I'm developing a static freestanding nolibc/nostdlib program for Linux and would like to use the C compiler's memory, address and undefined behavior sanitizers to improve my code.
I couldn't get it to work when I tried it though:
clang -static -ffreestanding -nostdlib -fno-omit-frame-pointer -fsanitize=undefined -g -o program program.c
This causes the compiler to emit instrumentation code that calls functions such as __ubsan_handle_type_mismatch_v1@plt
. It compiles and links successfully but the program segfaults near those references when run. More specifically, in my memory allocator:
Program received signal SIGSEGV, Segmentation fault.
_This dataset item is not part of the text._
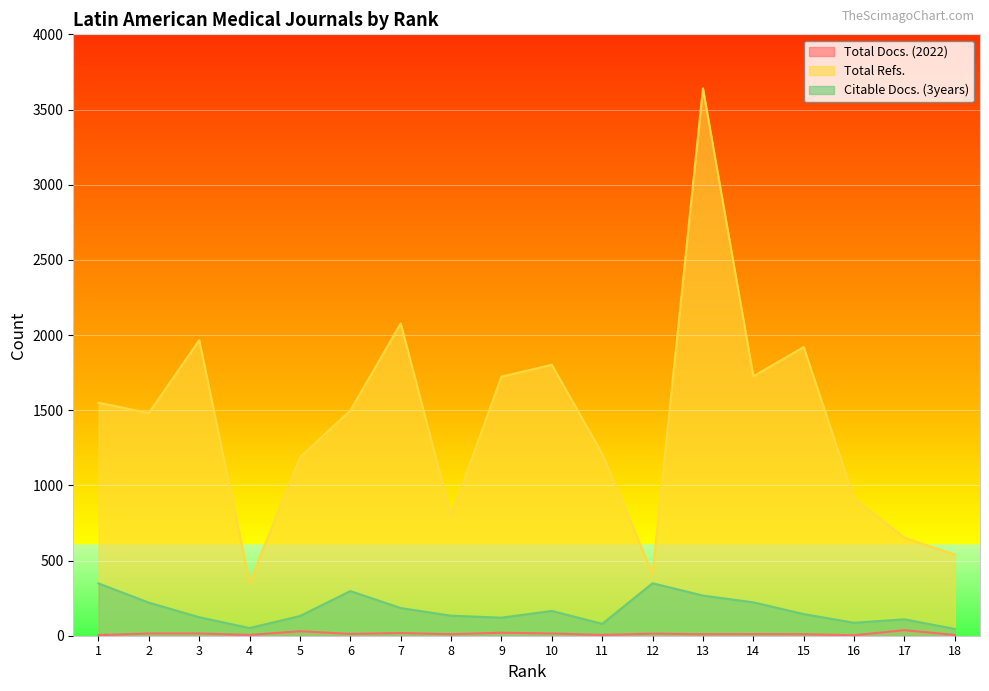

True or false: Citable Docs. (3years) has more than 0 interior local peaks.

True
0x0000000000000000 in ?? ()
(gdb) up
(gdb) disas
Dump of assembler code for function lone_reallocate:
...
0x00000000002116d0 <+160>: bl 0x206470 <__ubsan_handle_pointer_overflow@plt>
=> 0x00000000002116d4 <+164>: b 0x2116d8 <lone_reallocate+168>
0x00000000002116d8 <+168>: ldur x8, [x29, #-72]
...
I assume these functions are missing due to the lack of libc support. When I tried to use the -static-libsan
option, I got numerous undefined sybol errors:
error: undefined symbol: __aarch64_cas8_acq_rel
error: undefined symbol: pthread_self
error: undefined symbol: dl_iterate_phdr
error: undefined symbol: abort
...
How can I make this work? Do I have to implement those functions? If so, how? I couldn't find any documentation on this matter.
Can operating systems and kernels use these sanitizers? If they can, then whatever method they use would also be applicable to my use case.